In the masterful hands of TV On The Radio, this makes for a thrilling emotional/sonic/spiritual journey.

 

When Adebimpe’s pensive turn-of-phrase in Second Song leads into Kyp Malone’s falsetto chorus cry of “every lover on a mission shifted your known position into the light”, it’s utterly sublime. From the slow-burning, horns-laden anthemic opener, TV On The Radio unleash into the shimmering grooves of Keep Your Heart and the slinky funk of You – both of which revolve around the idea of “pleasing” lies, insinuated by the lines of “These words are not a bit profound / If it’s just another cheap line flung” and “You’re the only one I ever loved / Though the feelings were half where we lied”.

 

No Future Shock ‘s vigorous post-punk/hip-hop provides the album’s most breathless vocal commentary while slow-burning hymnal ballad Killer Crane distinguishes itself from the rest of the album, and masters the art of subtle enthrallment.

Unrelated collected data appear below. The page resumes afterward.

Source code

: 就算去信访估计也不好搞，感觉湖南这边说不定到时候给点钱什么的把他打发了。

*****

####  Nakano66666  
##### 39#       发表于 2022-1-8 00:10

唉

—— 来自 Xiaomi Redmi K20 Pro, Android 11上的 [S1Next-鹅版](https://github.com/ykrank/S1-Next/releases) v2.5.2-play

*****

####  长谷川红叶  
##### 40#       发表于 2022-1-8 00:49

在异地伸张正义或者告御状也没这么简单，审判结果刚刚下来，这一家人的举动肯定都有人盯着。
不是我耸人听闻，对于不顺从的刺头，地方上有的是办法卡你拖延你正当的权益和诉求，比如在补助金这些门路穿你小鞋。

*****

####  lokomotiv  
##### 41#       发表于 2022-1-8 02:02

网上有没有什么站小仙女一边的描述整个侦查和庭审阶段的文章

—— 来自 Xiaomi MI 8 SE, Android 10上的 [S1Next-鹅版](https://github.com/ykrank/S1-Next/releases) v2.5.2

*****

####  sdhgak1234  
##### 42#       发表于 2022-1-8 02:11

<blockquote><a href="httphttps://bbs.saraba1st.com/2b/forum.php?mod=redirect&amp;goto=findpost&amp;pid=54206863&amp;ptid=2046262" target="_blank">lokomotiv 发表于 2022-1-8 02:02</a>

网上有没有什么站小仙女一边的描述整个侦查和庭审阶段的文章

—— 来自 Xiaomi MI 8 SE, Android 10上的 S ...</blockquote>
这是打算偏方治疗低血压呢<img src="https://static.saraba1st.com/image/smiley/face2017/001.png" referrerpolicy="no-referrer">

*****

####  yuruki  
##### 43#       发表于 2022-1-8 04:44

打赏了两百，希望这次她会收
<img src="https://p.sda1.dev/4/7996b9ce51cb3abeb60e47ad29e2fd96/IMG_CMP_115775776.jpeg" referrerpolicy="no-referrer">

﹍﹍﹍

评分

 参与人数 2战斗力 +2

Will Do‘s gorgeous ode to unrequited love shines with its witty assertions (“But you don’t want to waste your life / In the middle of a lovesick lullaby”), warm soul grooves and tantalising funk beats.

 

Meanwhile, New Cannonball Blues – alongside No Future Shock – is a visceral assault of agitated zest and snarling intensity. Marked by multiple shifts in tone and styling, Repetition is an intoxicating textural trip and a hypnotic amalgamation of bumbling r’n’b, twitchy electronica, ruthless punk-rap and searing psych-rock. Forgotten‘s pensive, melancholy atmospherics are perfectly attuned to devilish lyrical gems, namely: “Beverly Hills / Nuclear winter / What should we wear and who’s for dinner?”

 

An invigorating fervour proliferates from hearing the triumphant intensity of Caffeinated Consciousness. It’s a simpler song but the kind that allows one to assume confidence and audacity for three and a half minutes. Alongside the memorable holler of “In severed light, our souls are damaged / And with that caged, to the cause of light”, the contrasting images of “a greener highway” and “all hell ashake” provide the quintessential footnote. Indeed, Nine Types Of Light is up there with Radiohead’s The King Of Limbs as the greatest musical accomplishment of 2011.

 

Best Track: No Future Shock

 

If You Like These, You’ll Like This: Dear Science TV ON THE RADIO, Purple Rain PRINCE, Rain Machine RAIN MACHINE, In Rainbows RADIOHEAD.